Our company has always tried to balance the "value creation" of open source and community with the "value capture" of our monetization strategy. The choice of license is a key pillar of this strategy, and it is something that we have deliberated extensively on since the company began.
In the last few years, we've watched closely as almost every open source company at scale that we admire - such as Elastic, Redis Labs, MongoDB, Timescale, Cockroach Labs, and many others - have evolved their licensing regime. In almost all of these cases, the result has been a switch to a non-OSI-approved available font license.
Those who use unmodified versions Grafana on their services or post the change code (for example, Red Hat Openshift and Cloud Foundry) they will not be affected by the license change. The change will also not affect Amazon, which provides the Amazon Managed Service cloud product for Grafana (AMG), as this company is a strategic development partner and provides many services to the project.
Companies with corporate policies that prohibit the use of AGPL can continue to use older licensed versions of Apache for which vulnerability patches are expected to continue to be released. Another way out is to use Grafana's proprietary Enterprise edition, which can be used for free if no additional paid features are activated by purchasing the key.
Recall that the peculiarity of the AGPLv3 license is the introduction of additional restrictions for applications that ensure the operation of network services. When using AGPL components to ensure the operation of the service, the developer is obliged to provide the user with the source code of all changes made to these components, even if the software underlying the service is not distributed and is used exclusively in the internal infrastructure to organize the operation of the service.

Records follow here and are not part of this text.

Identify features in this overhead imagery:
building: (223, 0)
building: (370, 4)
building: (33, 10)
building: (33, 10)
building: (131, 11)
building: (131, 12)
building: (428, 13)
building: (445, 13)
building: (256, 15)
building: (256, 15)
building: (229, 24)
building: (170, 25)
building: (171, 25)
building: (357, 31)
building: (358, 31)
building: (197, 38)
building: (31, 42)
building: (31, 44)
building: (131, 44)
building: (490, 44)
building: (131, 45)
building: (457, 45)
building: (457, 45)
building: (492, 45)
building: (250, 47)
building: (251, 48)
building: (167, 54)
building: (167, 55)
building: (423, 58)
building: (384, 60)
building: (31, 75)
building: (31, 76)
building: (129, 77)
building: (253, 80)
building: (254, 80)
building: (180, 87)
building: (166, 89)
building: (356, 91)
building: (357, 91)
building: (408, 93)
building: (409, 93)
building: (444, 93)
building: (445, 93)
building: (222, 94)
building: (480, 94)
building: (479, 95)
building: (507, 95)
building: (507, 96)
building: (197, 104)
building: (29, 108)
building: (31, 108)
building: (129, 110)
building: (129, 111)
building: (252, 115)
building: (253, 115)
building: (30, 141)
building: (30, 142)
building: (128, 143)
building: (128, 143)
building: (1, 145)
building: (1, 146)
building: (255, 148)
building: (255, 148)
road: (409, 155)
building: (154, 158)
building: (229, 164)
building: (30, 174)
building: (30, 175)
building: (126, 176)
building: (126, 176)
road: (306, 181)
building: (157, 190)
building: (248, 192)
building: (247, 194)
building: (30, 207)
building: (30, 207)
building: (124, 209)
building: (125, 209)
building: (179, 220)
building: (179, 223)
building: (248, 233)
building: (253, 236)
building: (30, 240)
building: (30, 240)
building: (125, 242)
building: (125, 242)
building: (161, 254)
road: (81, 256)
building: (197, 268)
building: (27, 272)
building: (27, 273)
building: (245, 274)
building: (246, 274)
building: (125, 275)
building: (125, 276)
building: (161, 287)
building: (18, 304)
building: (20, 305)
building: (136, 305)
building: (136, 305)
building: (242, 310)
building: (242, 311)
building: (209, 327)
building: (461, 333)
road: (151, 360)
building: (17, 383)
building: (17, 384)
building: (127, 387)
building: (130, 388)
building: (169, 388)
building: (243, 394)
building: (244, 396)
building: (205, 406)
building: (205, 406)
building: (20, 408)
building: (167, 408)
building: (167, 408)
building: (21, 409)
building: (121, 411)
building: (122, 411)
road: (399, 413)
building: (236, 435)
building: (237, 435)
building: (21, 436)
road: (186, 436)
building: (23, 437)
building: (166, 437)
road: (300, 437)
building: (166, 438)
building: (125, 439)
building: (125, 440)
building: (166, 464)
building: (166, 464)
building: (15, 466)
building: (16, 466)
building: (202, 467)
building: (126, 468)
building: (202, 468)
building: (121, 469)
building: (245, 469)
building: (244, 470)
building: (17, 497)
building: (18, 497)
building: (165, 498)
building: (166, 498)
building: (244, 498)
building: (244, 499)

The AGPLv3 license is only compatible with GPLv3, which creates a license conflict with the applications provided under the GPLv2 license. For example, releasing a library under AGPLv3 requires all applications using this library to distribute code under the AGPLv3 or GPLv3 license, so some Grafana libraries are licensed under the Apache 2.0 license.
In addition to changing the license, the Grafana project was transferred to a new agreement with developers (CLA), which determines the transfer of property rights over the code, allowing Grafana Labs to change the license without the consent of all development participants.
The old Harmony Contributor Agreement is replaced by a document-based agreement signed by Apache Foundation contributors. This agreement is indicated to be more understandable and familiar to developers.